_AIM OF THE TASK_: Pictures are to be left out; every line from the one with "fx_px: 3057" through the end of the data must be transcribed exactly.

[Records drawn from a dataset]
------------------------------------------------------------------------
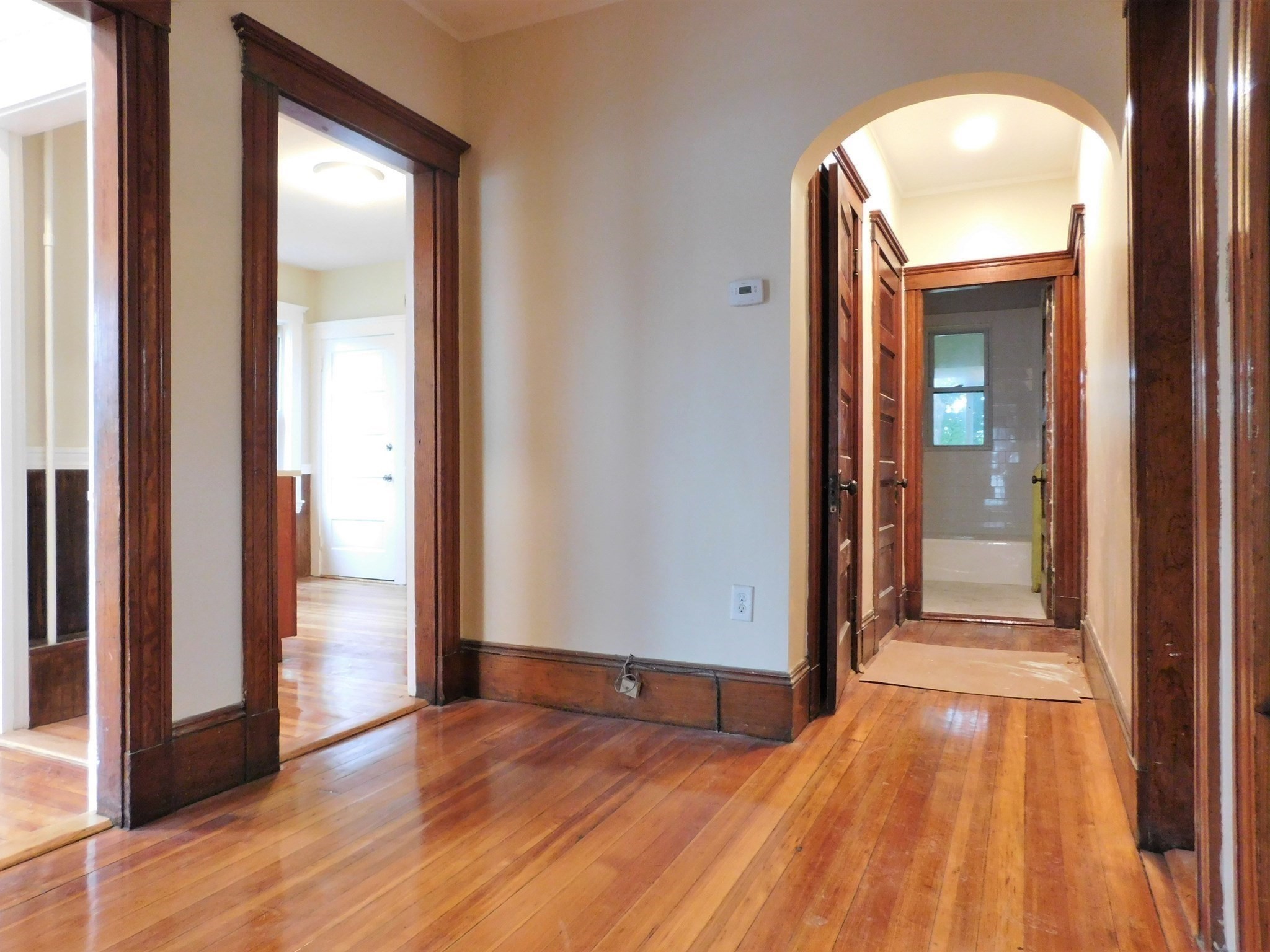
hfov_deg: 73.9
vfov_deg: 58.9
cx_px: 635
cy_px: 476
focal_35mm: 23
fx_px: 844
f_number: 3
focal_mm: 4
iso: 400
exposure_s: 1/25
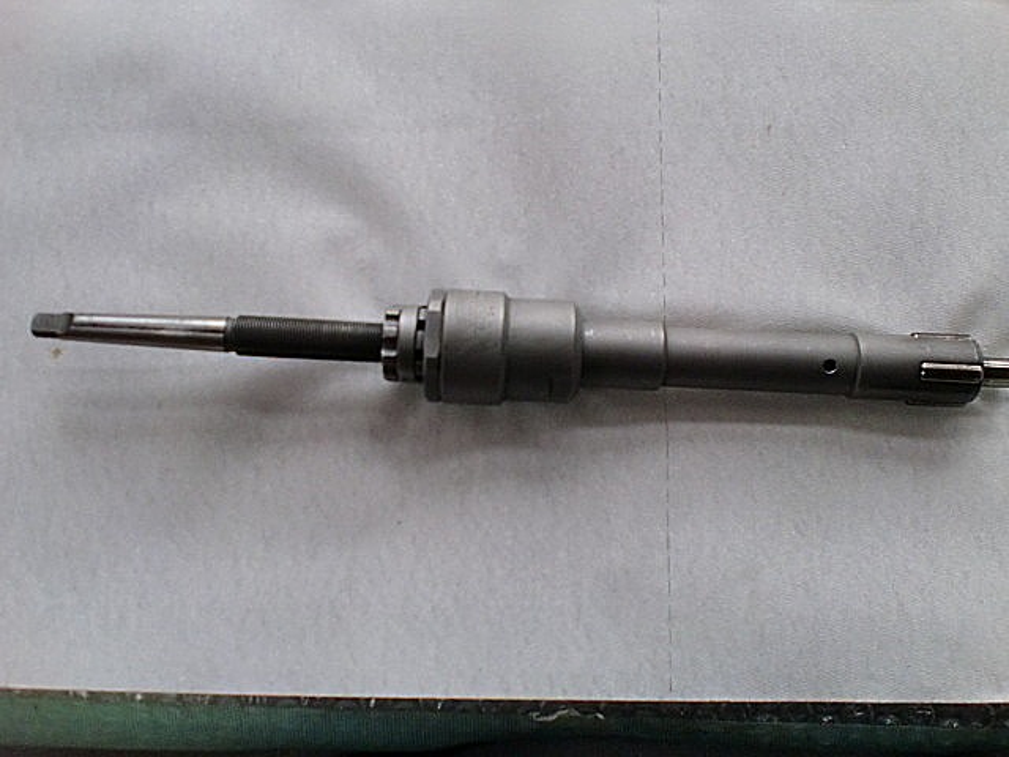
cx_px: 504
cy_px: 378
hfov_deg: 52.6
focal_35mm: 35
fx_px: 1020
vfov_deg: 40.7
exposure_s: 1/60
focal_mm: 6.3
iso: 160
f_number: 3.1
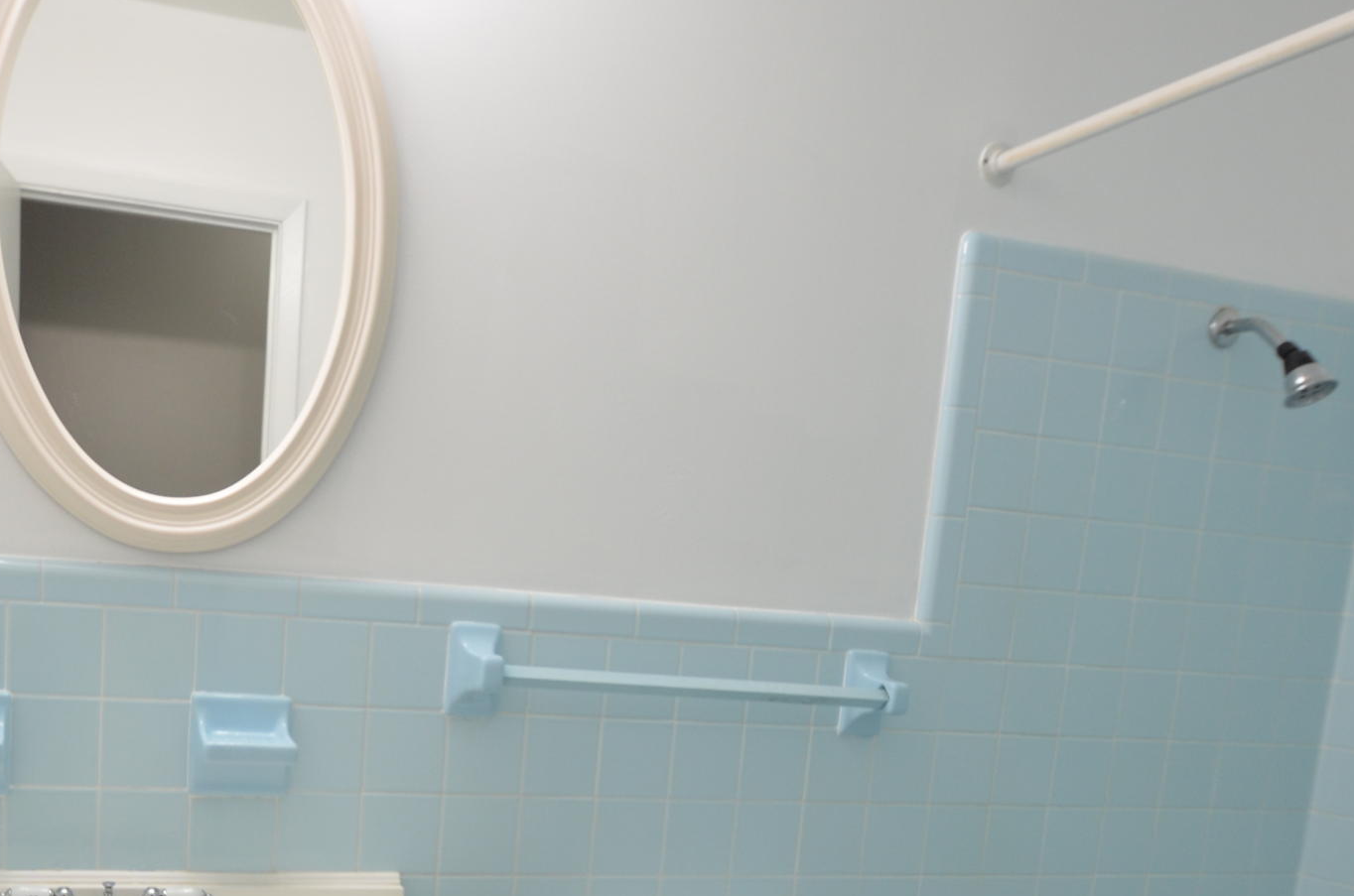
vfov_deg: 37.4
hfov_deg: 56.3
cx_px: 473
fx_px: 1238
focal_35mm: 33
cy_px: 792
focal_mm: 10
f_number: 5
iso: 400
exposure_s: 1/100
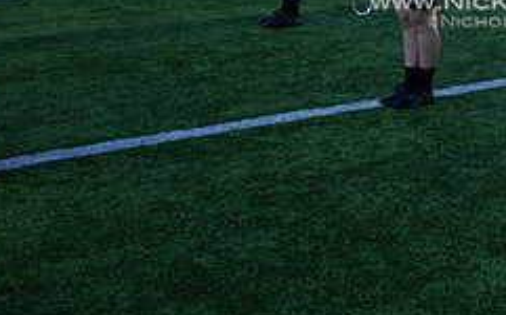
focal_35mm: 59
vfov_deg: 20.4
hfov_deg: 31.7
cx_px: 514
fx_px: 813
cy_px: -72
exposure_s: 1/400
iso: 160
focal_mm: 24
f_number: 4
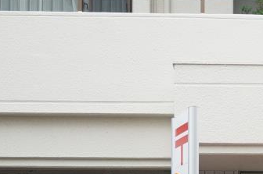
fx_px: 901
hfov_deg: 16.3
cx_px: 252
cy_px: 236
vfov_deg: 10.8
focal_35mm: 124
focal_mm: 27
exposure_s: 1/60
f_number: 5.6
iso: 100
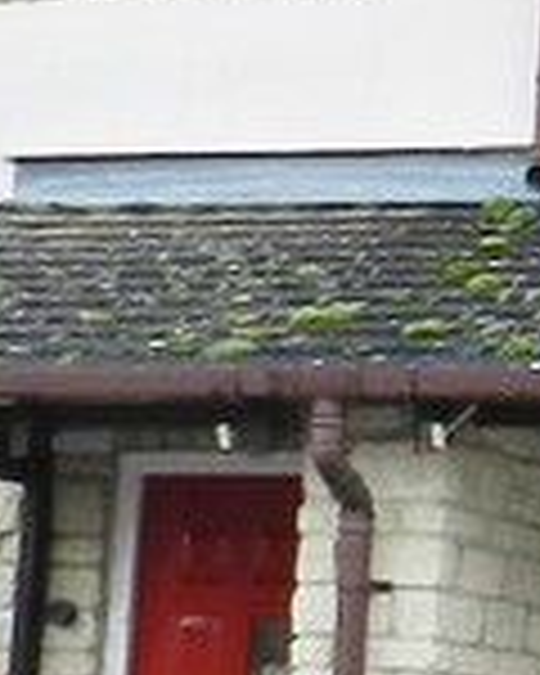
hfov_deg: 9.3
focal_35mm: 153
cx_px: 1184
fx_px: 3057
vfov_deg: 12.6
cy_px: 400
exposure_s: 1/100
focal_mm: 4
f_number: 3.4
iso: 160
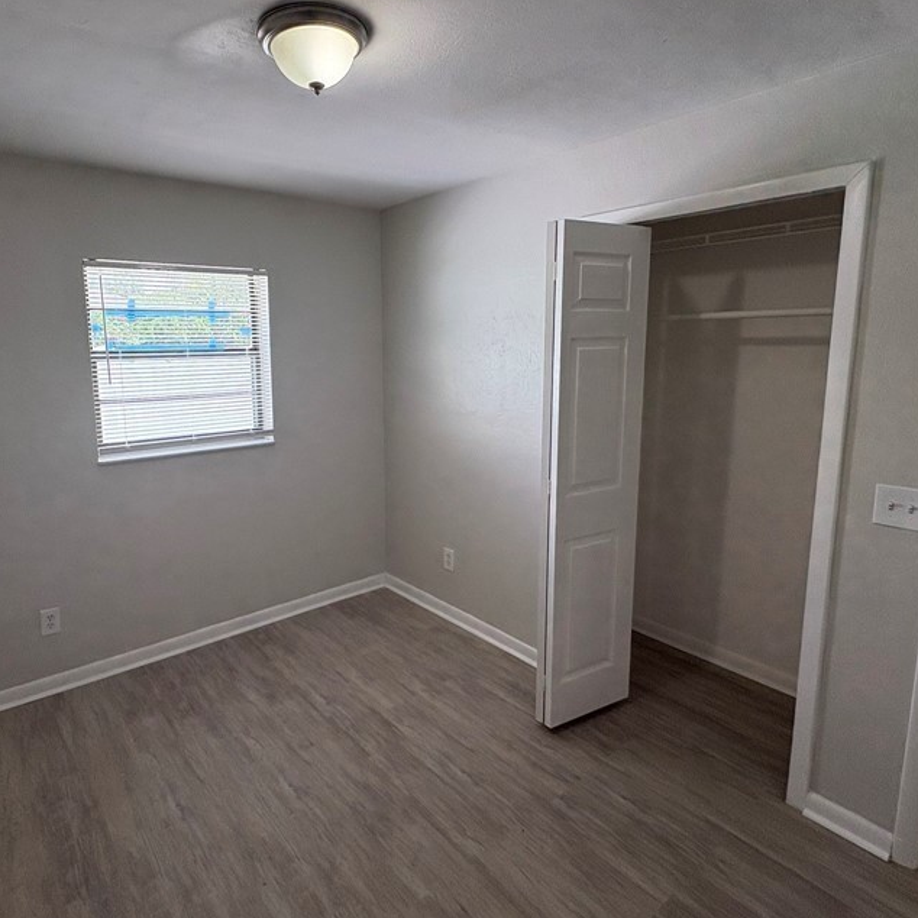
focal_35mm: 20
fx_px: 600
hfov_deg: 74.4
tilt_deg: -8.3
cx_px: 391
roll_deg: +0.8
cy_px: 424
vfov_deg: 74.7
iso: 125
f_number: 2.2
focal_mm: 2.22
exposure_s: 1/120
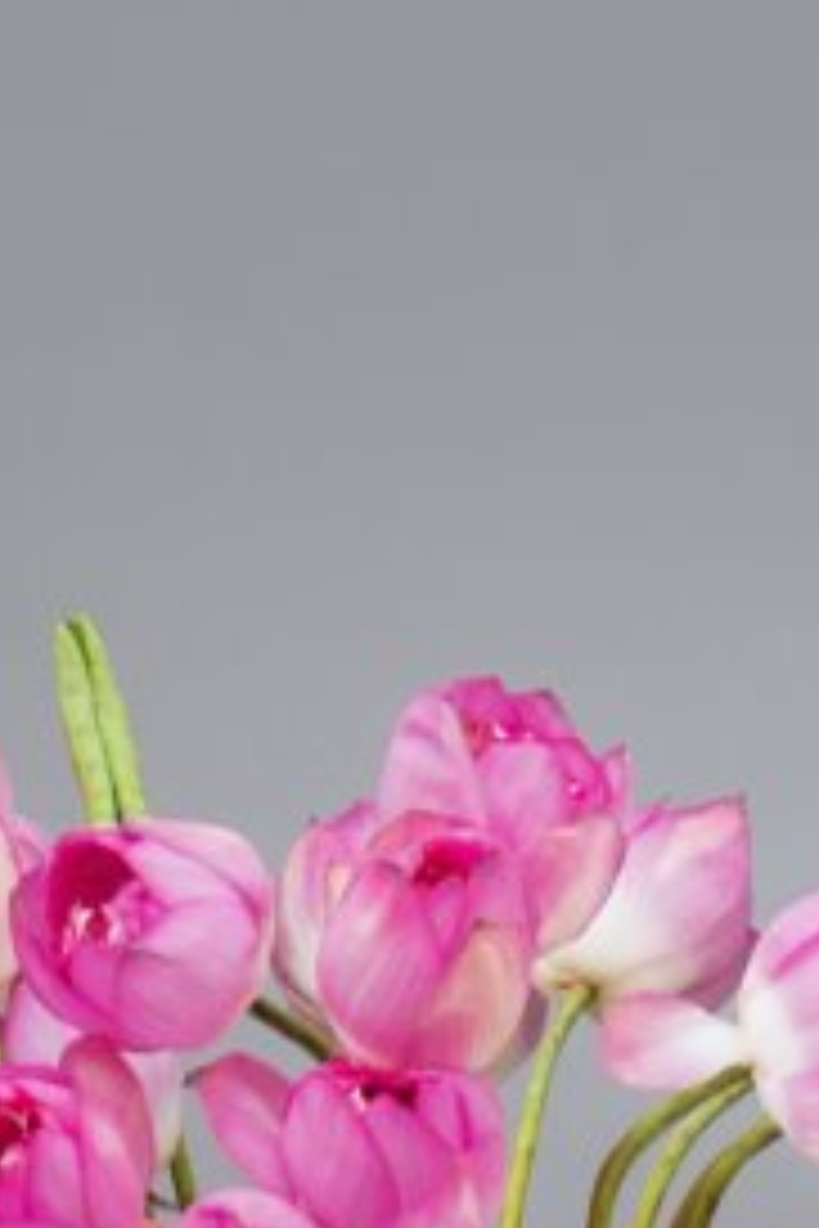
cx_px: 472
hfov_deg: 6.5
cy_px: 2775
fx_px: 7166
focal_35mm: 210
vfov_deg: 9.0
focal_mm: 45
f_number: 5.6
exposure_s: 1/125
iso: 200
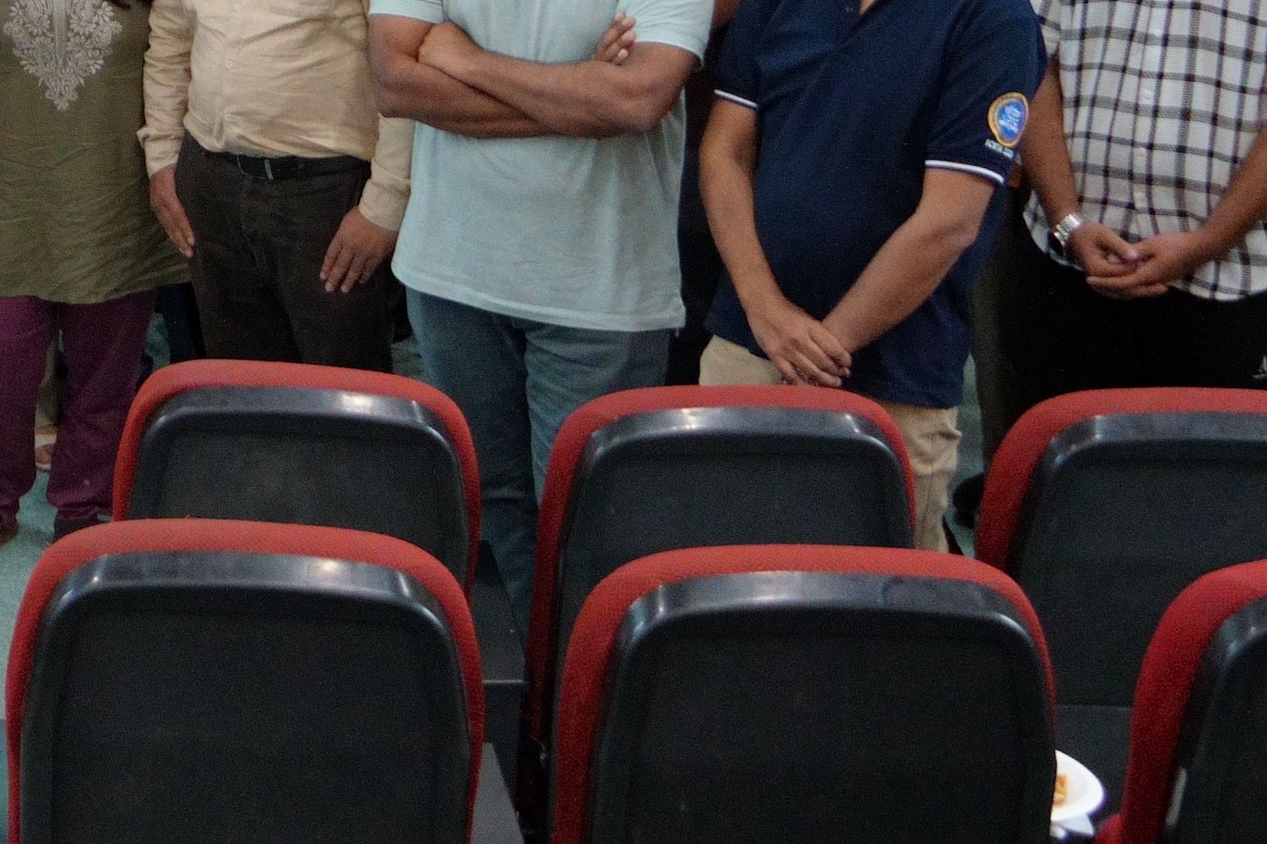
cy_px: -305
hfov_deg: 17.1
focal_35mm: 112
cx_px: -413
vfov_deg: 11.8
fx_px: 3941
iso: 2000
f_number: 4
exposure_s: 1/160
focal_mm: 22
------------------------------------------------------------------------
_THE ANSWER_:
fx_px: 3057
vfov_deg: 12.6
cy_px: 400
exposure_s: 1/100
focal_mm: 4
f_number: 3.4
iso: 160
focal_35mm: 20
fx_px: 600
hfov_deg: 74.4
tilt_deg: -8.3
cx_px: 391
roll_deg: +0.8
cy_px: 424
vfov_deg: 74.7
iso: 125
f_number: 2.2
focal_mm: 2.22
exposure_s: 1/120
cx_px: 472
hfov_deg: 6.5
cy_px: 2775
fx_px: 7166
focal_35mm: 210
vfov_deg: 9.0
focal_mm: 45
f_number: 5.6
exposure_s: 1/125
iso: 200
cy_px: -305
hfov_deg: 17.1
focal_35mm: 112
cx_px: -413
vfov_deg: 11.8
fx_px: 3941
iso: 2000
f_number: 4
exposure_s: 1/160
focal_mm: 22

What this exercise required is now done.